What is being described is the progression of the sunrise emerging from southernmost point of the Eastern horizon, during the last 365 sunrises. By modern astronomers’ reckoning (with all the appropriate leap year calculations and so forth) this day is usually December 22. December 23 the sun actually rises just a little bit north of where it rose the day before - - on its new northern leg of its sunrises - - until it reaches the northernmost point at the Summer Solstice. But because this is a very tiny difference, many ancient schools of astronomy treat it as essentially the same as the day before, and the same as the next day. Some ancient astronomers characterized the Winter Solstice as a “three day” rather than as a “one day” event. As the literal meaning of “solstice” implies [Sun-Standing], this behavior represents 3 days of the sun “standing” at the same spot on the horizon (or the appearance of it), working its way northward again after its 6 month effort to reach the southern-most point on the horizon at sunrise.
December 25 is the first day the sun starts to move it’s Sunrise location on the horizon northward - - until reaching the northern-most point of its sunrise at the Summer Solstice, where it starts back in the other direction. A typical globe map of the Earth (and the better sundials) include a drawing called the Analemma which is a graphical representation of the sun’s daily/weekly/monthly/annual shift…
A typical globe map of the Earth (and the better sundials) include a drawing called the Analemma which is a graphical representation of the sun’s daily/weekly/monthly/annual shift…

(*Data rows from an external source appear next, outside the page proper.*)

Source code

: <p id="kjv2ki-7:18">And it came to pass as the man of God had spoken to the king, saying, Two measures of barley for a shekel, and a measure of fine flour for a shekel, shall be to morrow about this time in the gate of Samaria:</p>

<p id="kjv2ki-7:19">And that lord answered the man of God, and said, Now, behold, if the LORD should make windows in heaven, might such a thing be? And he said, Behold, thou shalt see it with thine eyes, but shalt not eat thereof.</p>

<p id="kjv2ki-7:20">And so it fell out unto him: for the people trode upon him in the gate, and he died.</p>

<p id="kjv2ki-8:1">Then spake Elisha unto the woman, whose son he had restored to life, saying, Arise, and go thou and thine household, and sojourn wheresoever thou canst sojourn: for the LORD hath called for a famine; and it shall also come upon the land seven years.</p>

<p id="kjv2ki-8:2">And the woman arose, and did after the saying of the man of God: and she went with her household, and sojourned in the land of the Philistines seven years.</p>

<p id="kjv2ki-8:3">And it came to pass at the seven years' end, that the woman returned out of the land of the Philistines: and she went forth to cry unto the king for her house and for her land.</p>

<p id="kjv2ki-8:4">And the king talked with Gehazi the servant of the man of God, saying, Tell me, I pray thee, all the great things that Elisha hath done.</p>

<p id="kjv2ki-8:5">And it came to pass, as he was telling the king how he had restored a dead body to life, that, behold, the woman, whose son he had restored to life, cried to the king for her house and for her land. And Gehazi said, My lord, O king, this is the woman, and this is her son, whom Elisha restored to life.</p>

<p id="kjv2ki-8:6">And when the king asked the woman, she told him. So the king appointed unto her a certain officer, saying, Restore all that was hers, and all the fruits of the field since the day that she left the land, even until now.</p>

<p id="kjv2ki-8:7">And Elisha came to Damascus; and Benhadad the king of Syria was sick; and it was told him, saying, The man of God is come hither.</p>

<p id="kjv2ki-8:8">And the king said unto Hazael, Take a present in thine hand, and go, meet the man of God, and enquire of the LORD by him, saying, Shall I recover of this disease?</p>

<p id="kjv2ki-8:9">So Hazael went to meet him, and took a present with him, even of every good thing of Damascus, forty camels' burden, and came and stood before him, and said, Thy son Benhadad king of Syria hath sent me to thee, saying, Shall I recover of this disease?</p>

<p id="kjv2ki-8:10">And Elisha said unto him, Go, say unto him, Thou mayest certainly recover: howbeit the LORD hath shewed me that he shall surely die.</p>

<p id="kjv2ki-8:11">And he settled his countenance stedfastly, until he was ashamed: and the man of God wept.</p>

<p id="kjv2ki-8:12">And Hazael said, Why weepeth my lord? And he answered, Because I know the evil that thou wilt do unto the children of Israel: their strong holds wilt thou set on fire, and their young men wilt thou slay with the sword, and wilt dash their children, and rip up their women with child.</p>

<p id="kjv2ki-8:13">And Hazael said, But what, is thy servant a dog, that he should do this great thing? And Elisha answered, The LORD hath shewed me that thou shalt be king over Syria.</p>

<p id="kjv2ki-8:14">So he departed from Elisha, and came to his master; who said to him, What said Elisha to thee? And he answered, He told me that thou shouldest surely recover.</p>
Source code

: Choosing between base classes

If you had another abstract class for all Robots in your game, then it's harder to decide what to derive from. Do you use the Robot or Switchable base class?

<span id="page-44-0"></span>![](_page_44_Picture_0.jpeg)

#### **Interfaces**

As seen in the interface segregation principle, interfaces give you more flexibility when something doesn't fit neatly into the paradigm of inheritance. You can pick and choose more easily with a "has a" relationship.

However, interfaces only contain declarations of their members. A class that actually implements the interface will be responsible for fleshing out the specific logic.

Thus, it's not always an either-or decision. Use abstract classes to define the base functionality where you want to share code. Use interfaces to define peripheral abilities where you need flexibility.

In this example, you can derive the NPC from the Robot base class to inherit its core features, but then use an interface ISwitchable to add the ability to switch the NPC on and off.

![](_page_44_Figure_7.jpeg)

[Edited] - analemmas for any given spot remain the same year after year, using solar time, rather than humanly contrived time. If you are taking daily pictures of the sun, you wouldn’t follow the “fall back/spring forward” rule of daylight savings… you would use the same time, exactly 24 hours after the first photo/point, and so on, for 365 days.
[As @Bill_II discusses in a post below, I am hoping I am paraphrasing correctly: the analemma provides the adjustment for a sun dial, to adjust the sun’s natural time to human time. Bill, if there is a better way (or more accurate way) to describe this, I welcome it.]
[Edited]
The length, width and angle of the figure eight pathway varies according to each spot chosen to calculate the analemma… with the shape and angle of the analemma being unique to each latitude (lines that are parallel to the Equator) of the Earth.